La précision de sa mise en scène, la façon dont chaque image s'inscrit dans une continuité vivante font que chaque geste, chaque attitude, sont les expressions d'une symbiose totale entre le personnage et le milieu qui l'entoure. Chaque mouvement des acteurs acquiert une signification métaphysique qui constitue un véritable hymne à la vie. Ce mélange de Dreyer et de Bresson prend une acuité supplémentaire grâce à l'amour véritable qu'Olmi porte à ses personnages. Rarement au cinéma la ''vérité'' d'un personnage n'est apparue aussi évidente que dans l'œuvre d'Olmi. Et Le temps s'est arrêté n'échappe pas à cette règle !

L'intrigue est linéaire, aussi claire que l'épure d'un peintre, mais elle génère cette fascination qu'on peut éprouver en contemplant l'image de la vie chez une colonie de fourmis. Elle fait retrouver l'étrange sensation d'assister à quelque chose de merveilleux comme lorsque l'enfant scrute avec une curiosité primaire les agissements d'une fourmilière en construction.

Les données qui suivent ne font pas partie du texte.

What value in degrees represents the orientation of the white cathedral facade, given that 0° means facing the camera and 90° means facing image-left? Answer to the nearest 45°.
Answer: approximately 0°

Cette histoire de deux êtres, finalement pas si dissemblables que cela, cette linéarité naturelle, semble si authentique que le spectateur est totalement associé au morceau de vie qui lui est présenté, associé au plaisir furtif du temps qui passe et à son déroulement, à la marche naturelle de l'existence qui de banale, passe par le miracle d'un acte d'assistance, au sublime. Ces ''figures de cinéma'' sont avant tout des hommes, filmés comme tel.

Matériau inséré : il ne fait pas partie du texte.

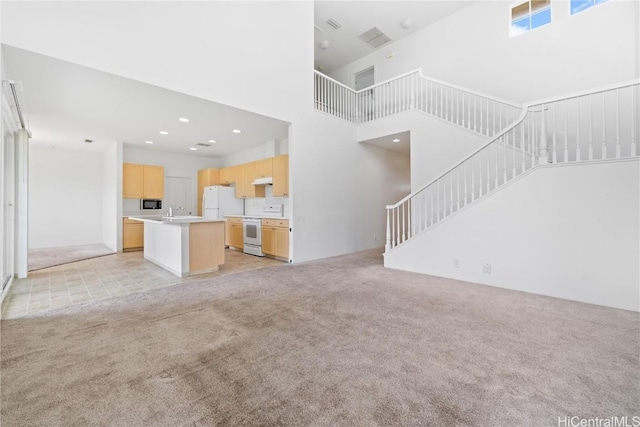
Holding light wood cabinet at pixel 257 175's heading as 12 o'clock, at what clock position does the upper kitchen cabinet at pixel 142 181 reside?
The upper kitchen cabinet is roughly at 2 o'clock from the light wood cabinet.

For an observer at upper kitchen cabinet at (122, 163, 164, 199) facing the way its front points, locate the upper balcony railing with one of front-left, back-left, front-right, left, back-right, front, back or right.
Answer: front-left

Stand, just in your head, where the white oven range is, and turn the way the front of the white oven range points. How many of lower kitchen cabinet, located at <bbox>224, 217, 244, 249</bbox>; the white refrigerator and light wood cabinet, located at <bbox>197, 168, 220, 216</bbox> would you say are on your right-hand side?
3

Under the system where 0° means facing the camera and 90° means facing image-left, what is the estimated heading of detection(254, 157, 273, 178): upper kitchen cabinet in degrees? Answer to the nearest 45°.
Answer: approximately 45°

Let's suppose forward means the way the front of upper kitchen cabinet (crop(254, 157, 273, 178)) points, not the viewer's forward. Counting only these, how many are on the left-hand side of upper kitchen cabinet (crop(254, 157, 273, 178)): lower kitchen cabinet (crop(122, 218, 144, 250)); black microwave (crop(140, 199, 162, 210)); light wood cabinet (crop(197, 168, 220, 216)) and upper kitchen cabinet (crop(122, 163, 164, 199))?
0

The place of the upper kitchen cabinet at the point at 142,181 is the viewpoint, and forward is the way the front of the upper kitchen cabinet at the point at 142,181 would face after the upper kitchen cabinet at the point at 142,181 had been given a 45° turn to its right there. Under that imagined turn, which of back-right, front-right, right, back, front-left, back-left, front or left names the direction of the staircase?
left

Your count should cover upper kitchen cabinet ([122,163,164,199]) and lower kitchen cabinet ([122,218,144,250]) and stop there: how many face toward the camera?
2

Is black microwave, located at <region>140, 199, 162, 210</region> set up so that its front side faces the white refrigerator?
no

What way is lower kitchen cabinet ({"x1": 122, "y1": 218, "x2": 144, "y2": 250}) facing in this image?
toward the camera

La prise de vue fait mesurer combien il est rare, dans le cinéma moderne et en couleur, que la lumière d'une lampe prenne sur l'écran une valeur aussi importante, qu'on en sente aussi bien sa chaleur que sa clarté, qu'elle soit aussi réellement présente. La caméra d'Olmi est réaliste comme la magie ! Cette densité des objets usuels sera primordiale dans L'arbre aux sabots et en deviendra même l'élément de base.

La neige est, bien sûr, un élément prégnant de la vie montagnarde, une sorte de décor naturel qui enserre ces deux hommes comme un manteau luxueux aux charmes humides et glaciaux. Elle est la montagne elle-même, qui peut se transformer au gré du temps et apparaître comme un terrain de jeux matinal avant de devenir un suaire potentiel une fois la nuit tombée dans une froideur caligineuse.

Et puis le vent, qui, comme chez Sjöström, occupe soudain le premier rôle et va jeter sur ces hommes simples une malédiction, qui pourtant, n'est jamais qu'une simple composante de ces montagnes qu'on croit connues et ne sont toujours qu'une somme de dangers.

Point de mystère dans les relations ordinaires de ces hommes ordinaires que seules différencient une génération et quelques habitudes du temps. L'estime qu'ils vont avoir l'un pour l'autre n'est pas le résultat d'une série de péripéties extraordinaires ou d'une confrontation dramatique pour une femme, un trésor ou je ne sais quoi, mais tout simplement des conditions de leur communauté bâtie autour des choses de la vie quotidienne. Que l'un se dévoue pour sauver l'autre par un acte élicite n'est pas la conséquence d'un comportement héroïque dicté par un scénario palpitant mais une simple justification de leur raison d'être.

Était-il possible qu'il en fût autrement ?

Olmi est un Maître ! Son cinéma touche au plus profond de nous-même, avec une évidence naturelle, par le regard d'amour qu'il porte sur ses personnages et par l'expression d'un art aussi enraciné dans la beauté de la vie que dans sa certitude d'être universel.